What about Barack Obama? In the wake of the congressional hearings, will he take a lead in examining what the Pentagon could and should do to deal with this issue?

These are not the only stories of rape and violence against women in this country. One in three Native women will be raped in her lifetime. Many of those women live on reservations where it is often the case that, because of bureaucratic confusion over just whose domain they fall under - Bureau of Indian Affairs, state government or federal government - perpetrators are rarely prosecuted.

What steps would Senators Obama and McCain take to address the devastating "maze of injustice" that Native women on reservations face when dealing with protection from or prosecutions for rape and sexual assault?

These are the questions to which I want answers. These are the central issues of a campaign, of an election to which Americans must pay attention.

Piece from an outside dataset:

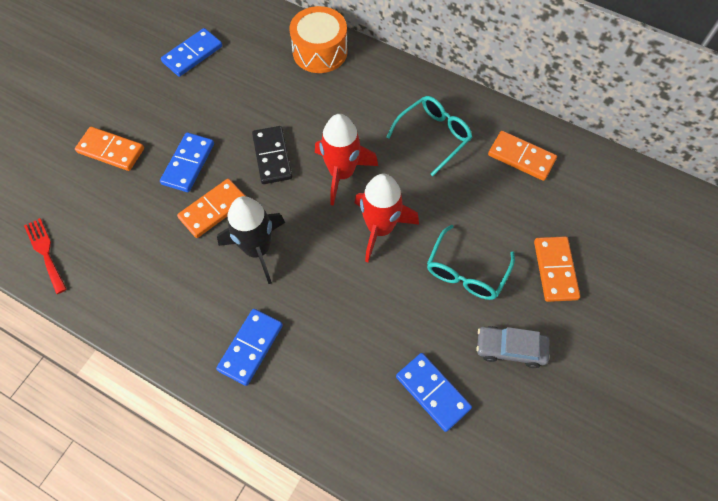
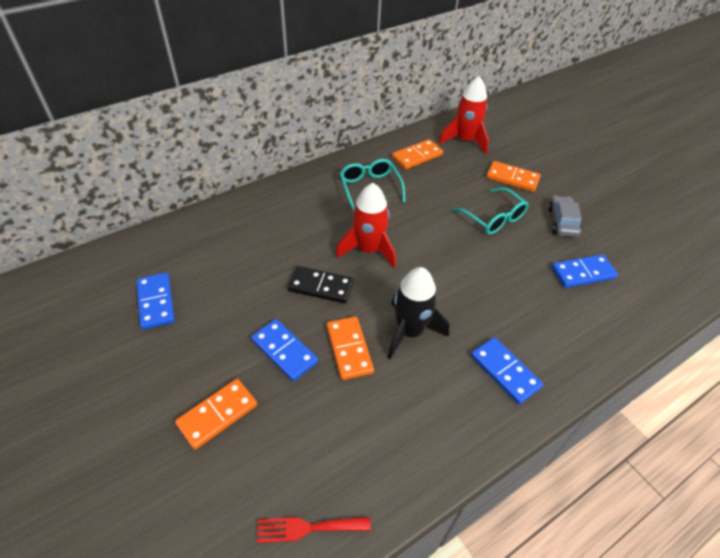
camera: 65 degrees left, 15 degrees down
(320, 51) = (236, 216): orange drum -> none
(380, 228) = (433, 247): red rocket -> red rocket (465, 141)
(510, 348) = (562, 222): grey car -> grey car turned 150 degrees clockwise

If rape victims have been charged for rape kits in municipalities, towns, cities and states around this country, we deserve to know why. But let's not sell ourselves short. We deserve to know a lot more than that. The system is broken. Revealing a hole here and a scratch there unearths some superficial problems. If women are going to decide this election, we should do so based on the policies that impact women most, and which candidates will actually help women outside of politics. We can do this by asking the important questions:

Which set of candidates understands best how to remedy the culture of violence perpetuated against women in this nation and globally? Which set of candidates pro-actively creates policies that address the root causes of rape and sexual assault? Which set of candidates do we trust to raise the status of women in this country and work internationally to do the same? Which set of candidates' legislative and leadership records reveal genuine attempts at fixing the problems their various constituents face when it comes to rape, sexual assault and other forms of violence against women?

Asserting these questions in media coverage and exploring the answers requires a deeper investigation. But the process will bring us closer to what we really need to know about how our candidates prioritize violence against women and the kinds of policies they would or wouldn't institute.

Rape kits are but one part of the story.